At this point we should not feel comfortable applying appropriation as a term to gender & sexual identities. There is no reason to graft processes of national oppression onto patriarchy, because these separate special oppressions have different histories, relationships to capitalism, and procedural mechanics. Specifically, the development of nations is characterized by specificity of common territory and culture. Thus, nations can develop their own cultures in entirely separate social formations, making cultural theft a possibility as an oppressive mechanism. However, gender does not have such a history.

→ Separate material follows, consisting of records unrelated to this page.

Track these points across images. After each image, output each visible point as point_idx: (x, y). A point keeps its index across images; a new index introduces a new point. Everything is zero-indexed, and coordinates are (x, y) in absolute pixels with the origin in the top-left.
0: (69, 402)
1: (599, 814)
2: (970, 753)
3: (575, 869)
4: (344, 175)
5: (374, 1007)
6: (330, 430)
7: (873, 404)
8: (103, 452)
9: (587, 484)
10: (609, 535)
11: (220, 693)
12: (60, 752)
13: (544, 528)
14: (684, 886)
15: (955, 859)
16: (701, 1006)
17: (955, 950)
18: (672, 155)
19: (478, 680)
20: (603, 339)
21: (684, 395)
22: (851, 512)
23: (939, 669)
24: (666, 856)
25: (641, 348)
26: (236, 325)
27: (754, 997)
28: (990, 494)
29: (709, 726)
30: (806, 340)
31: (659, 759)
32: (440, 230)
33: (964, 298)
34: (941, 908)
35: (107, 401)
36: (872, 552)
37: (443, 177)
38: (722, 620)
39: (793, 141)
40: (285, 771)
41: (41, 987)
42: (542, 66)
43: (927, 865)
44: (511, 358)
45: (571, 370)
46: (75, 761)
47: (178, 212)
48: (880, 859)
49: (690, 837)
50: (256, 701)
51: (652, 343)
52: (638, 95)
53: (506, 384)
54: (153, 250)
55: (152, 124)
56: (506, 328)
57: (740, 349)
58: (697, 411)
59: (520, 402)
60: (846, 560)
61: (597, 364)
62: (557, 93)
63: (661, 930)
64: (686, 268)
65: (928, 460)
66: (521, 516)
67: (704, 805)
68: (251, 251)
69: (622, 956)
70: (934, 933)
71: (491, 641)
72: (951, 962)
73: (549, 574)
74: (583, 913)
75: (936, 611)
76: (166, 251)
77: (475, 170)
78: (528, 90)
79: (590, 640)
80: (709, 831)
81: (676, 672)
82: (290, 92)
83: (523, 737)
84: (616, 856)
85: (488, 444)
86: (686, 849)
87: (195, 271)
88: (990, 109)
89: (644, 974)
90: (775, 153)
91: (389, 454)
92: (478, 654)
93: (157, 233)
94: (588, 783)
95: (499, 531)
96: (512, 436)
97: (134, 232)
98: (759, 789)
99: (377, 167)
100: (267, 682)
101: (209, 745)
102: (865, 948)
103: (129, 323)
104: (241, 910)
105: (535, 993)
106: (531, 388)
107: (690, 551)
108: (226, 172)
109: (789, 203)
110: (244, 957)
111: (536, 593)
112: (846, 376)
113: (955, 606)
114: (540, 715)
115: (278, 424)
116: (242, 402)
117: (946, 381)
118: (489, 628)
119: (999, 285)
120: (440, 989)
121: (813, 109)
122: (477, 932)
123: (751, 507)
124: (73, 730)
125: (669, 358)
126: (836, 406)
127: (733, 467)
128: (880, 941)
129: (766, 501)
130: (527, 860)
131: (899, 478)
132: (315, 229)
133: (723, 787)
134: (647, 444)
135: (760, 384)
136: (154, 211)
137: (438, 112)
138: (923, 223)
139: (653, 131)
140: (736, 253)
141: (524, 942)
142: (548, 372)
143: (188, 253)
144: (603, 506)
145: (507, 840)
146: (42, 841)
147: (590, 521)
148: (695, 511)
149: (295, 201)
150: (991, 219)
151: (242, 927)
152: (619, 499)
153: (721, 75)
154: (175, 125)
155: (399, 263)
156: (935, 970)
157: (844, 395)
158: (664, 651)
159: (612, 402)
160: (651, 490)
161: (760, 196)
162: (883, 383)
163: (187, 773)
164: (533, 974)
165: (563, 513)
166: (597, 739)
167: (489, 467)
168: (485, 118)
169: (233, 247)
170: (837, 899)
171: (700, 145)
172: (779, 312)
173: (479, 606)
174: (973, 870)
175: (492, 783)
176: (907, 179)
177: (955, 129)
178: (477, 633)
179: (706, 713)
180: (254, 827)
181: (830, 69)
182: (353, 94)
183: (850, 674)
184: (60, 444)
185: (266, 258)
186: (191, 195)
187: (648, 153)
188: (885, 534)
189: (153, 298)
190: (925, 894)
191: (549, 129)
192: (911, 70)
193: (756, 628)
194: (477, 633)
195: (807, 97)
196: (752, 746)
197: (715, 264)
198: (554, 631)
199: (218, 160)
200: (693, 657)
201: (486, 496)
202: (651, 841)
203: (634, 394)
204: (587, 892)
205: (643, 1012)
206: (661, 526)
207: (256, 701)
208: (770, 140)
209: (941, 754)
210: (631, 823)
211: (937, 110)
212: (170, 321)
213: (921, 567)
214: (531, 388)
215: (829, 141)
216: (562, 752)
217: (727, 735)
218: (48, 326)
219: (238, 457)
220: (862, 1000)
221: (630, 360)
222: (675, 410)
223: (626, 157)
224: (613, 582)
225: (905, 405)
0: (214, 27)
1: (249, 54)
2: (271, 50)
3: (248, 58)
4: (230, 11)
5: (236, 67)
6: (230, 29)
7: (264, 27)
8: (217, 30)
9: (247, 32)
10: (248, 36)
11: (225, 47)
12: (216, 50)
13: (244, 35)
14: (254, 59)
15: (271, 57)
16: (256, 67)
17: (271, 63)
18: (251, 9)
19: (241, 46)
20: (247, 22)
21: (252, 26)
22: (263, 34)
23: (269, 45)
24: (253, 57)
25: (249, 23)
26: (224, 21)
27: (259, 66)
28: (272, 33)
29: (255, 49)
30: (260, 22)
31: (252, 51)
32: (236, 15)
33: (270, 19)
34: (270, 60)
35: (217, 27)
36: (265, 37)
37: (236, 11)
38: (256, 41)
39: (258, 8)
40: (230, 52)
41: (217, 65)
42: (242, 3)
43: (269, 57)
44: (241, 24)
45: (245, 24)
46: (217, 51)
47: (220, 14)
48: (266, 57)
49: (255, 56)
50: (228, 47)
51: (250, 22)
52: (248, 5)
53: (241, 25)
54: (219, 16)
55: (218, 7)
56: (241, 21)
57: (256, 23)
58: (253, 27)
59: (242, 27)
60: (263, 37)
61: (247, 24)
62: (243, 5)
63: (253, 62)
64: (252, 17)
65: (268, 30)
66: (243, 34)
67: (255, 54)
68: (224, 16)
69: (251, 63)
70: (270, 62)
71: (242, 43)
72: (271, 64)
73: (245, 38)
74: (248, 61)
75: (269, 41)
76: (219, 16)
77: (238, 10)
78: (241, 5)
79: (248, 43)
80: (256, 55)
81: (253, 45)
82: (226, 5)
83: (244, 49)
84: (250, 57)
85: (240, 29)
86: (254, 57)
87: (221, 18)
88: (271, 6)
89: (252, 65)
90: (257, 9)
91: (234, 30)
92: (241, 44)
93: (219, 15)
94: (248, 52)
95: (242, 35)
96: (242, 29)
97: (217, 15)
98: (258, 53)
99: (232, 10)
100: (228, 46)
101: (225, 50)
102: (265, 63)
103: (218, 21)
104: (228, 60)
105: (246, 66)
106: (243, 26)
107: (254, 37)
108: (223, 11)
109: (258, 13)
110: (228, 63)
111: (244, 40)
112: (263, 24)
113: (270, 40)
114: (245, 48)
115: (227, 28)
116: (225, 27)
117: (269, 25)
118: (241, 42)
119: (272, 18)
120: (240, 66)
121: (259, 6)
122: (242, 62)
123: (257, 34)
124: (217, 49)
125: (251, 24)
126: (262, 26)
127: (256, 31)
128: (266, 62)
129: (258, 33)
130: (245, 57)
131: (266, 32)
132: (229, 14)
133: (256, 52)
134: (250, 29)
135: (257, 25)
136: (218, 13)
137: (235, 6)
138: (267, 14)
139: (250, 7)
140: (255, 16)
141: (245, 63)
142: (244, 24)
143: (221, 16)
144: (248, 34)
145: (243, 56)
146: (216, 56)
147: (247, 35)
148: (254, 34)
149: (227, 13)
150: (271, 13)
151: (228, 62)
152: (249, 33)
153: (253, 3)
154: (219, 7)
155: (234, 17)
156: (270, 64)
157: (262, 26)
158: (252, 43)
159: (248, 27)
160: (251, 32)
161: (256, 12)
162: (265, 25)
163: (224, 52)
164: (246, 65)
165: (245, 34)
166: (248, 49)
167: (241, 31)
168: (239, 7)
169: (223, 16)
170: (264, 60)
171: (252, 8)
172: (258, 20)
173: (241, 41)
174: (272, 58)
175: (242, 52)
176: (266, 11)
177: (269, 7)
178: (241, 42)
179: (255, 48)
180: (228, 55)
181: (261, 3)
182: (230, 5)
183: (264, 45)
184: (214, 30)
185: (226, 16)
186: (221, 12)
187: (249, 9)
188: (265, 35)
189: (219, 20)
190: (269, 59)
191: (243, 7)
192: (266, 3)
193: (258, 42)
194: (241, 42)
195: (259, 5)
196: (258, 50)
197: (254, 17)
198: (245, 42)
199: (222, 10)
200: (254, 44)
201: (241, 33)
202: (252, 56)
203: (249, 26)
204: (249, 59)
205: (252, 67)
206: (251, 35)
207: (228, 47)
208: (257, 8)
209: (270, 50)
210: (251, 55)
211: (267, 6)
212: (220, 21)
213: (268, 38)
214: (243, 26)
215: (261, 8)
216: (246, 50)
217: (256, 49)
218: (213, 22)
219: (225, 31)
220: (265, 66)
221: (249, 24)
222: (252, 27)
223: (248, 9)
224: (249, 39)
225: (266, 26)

Genders and sexualities have developed within social formations, such that a single society is interpenetrated with a multitude of genders and sexualities.
Since gender has no such dynamic as nation in relation to culture, we cannot but say that nobody is ‘appropriating’ a gender by claiming to identify with it (save cases of a reach across national lines). If we have settled that identification is overdetermined rather than Hegelian, it necessarily follows that there is no incorrect path, because there is no end result from which one can stray. Thus, any moment within an identification process is a valid one, each definite form of identity simply being a way to express one’s position to gender ideological structures within a complex whole. So, provisionally, we conclude that a gender can be appropriated only to the extent that it can be appropriated along national lines.
I hope this note has been helpful, and I hope I am challenged on points that comrades disagree with.